O elefante e a formiga
Recentemente, um amigo, vivendo uma situação bastante complicada, me confessou que as reclamações de coisas pequenas vindas de outras…
O elefante e a formiga
Recentemente, um amigo, vivendo uma situação bastante complicada, me confessou que as reclamações de coisas pequenas vindas de outras pessoas, agora, tinham se tornado ainda menores. Eu entendi imediatamente sobre o que ele estava falando.
Dia após dia, nós, seres perdidos aqui nesse infinito-finito desconhecido, nos ocupamos de pequenas coisas sem importância para evitar olhar e viver o que realmente importa. São pequenos problemas de relacionamento (seja amoroso, familiar, de amizade), reclamações de trabalho, imagem pessoal, dinheiro, e todos os pequenos desejos que não conseguimos alcançar. Ao mesmo tempo, acontecimentos importantes se desdobram bem em frente aos nossos olhos ou dentro de nossos corações, acontecimentos tão imensos que é difícil notar dando uma só olhada, como um Monet em uma galeria.

O jardim do artista em Giverny — Claude Monet — c. 1900
Eu mudei de casa esse mês. Resolvi dividir um apartamento no centro com meu companheiro, e tive a sensação de ver pequenos problemas sumindo de uma só vez. E não foi exatamente como se problemas maiores tivessem aparecido e ofuscado os pequenos. O que acontece é que não existe mais espaço para discussões inúteis que não levam a nada. Não existe espaço para ressentimentos ou desconfianças. Não cabe mais. Nesse apartamento de 49cm², só existe espaço para o que interessa de verdade. Mas esse é só um exemplo.
Aquele meu amigo que citei no início do texto perdeu o pai recentemente. Minha supervisora no trabalho, também. Uma série de pessoas têm perdido parentes e amigos queridos recentemente.
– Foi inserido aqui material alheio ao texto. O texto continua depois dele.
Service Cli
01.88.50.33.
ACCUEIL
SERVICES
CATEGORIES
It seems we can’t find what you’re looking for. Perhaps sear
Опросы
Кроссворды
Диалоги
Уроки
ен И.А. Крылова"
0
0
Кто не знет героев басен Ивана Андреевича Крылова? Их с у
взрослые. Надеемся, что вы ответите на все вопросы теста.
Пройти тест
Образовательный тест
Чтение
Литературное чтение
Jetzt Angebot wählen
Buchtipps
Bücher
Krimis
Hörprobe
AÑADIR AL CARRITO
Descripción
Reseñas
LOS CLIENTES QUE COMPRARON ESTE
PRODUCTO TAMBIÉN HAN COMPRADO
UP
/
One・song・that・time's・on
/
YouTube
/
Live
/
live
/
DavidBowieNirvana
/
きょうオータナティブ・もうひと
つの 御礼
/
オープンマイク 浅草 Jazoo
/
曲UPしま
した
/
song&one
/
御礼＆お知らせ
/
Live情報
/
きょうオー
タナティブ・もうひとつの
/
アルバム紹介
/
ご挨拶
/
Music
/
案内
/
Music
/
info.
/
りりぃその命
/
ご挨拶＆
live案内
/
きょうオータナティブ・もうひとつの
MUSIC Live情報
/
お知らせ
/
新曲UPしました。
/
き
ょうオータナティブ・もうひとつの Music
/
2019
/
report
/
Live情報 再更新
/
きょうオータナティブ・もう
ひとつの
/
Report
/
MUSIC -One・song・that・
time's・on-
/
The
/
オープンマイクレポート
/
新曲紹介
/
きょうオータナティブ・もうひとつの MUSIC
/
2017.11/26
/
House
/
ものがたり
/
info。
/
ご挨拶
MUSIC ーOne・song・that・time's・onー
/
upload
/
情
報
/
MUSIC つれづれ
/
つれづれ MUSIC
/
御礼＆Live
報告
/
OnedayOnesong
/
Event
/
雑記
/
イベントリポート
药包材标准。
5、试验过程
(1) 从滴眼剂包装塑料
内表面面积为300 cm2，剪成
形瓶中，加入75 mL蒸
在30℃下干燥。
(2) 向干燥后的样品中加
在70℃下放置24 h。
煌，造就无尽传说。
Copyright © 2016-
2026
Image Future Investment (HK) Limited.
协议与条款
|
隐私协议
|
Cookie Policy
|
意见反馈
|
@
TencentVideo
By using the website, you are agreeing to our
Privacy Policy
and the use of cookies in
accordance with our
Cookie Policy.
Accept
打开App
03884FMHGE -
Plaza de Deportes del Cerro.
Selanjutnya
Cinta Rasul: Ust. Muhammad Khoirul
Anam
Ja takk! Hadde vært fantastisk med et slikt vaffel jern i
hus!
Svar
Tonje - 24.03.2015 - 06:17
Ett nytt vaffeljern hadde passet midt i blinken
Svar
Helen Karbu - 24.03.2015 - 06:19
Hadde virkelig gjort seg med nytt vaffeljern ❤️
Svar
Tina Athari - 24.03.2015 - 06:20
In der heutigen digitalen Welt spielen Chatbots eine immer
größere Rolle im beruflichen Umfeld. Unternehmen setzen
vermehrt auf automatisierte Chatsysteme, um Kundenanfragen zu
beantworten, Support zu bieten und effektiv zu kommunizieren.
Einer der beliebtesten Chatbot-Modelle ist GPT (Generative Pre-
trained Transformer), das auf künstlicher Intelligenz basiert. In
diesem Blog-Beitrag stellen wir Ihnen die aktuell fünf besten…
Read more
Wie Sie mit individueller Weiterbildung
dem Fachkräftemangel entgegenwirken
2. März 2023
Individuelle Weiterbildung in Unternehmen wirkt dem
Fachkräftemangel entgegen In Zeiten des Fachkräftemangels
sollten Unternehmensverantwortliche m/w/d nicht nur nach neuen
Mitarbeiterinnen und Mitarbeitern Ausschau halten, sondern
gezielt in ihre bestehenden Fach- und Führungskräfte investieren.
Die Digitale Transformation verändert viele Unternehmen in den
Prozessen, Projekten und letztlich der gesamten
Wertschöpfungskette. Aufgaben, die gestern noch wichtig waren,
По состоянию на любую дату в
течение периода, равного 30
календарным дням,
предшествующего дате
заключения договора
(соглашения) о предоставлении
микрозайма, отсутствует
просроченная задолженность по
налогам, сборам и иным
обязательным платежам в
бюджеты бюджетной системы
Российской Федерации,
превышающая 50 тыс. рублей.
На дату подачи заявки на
Ao mesmo tempo, uma certa parcela da população acredita que seus motivos pessoais para não perder um bar no sábado a noite são mais importantes e inegociáveis.
Nós escolhemos tampar os olhos para o elefante na sala e procurar formigas no chão, porque formigas são mais fáceis de lidar. Até o momento em que não é mais possível ignorar o elefante na sala.

Ants and Elephants — Nathan St. John
É lidar com o elefante que vai fazer com que a nossa visão se expanda um pouco além, o suficiente para viver com mais graça e tranquilidade. Até porque não necessariamente o elefante precisa ser algo negativo. O elefante pode ser tudo de incrível que existe em nossas vidas e que negligenciamos pelos pequenos problemas.
O clichê em questão é real. Desistir de se importar com as pequenas coisas e valorizar o que é verdadeiro. Mas ninguém consegue viver assim 24 horas por dia. Principalmente porque, muitas vezes, é um mistério saber o que merecedor da nossa atenção e o que é só desperdício de esforço e tempo (e saúde mental). Muitas vezes, o elefante parece minúsculo enquanto as formigas se engrandecem.
Reconhecer o que merece ou não a nossa atenção é um treino que dura a vida toda, muitas pessoas alcançam, outras não, mas o que importa é a busca. O caminho até saber distinguir o elefante das formigas (seja o elefante a perda de um ente querido, um apartamento novo, ou lidar com difíceis relações familiares e amorosas) é o que faz com que, aos poucos, o elefante já não seja um problema, enquanto as formigas ainda pinicam. Mas, então, é só esmagá-las. Elas já são pequenas demais agora.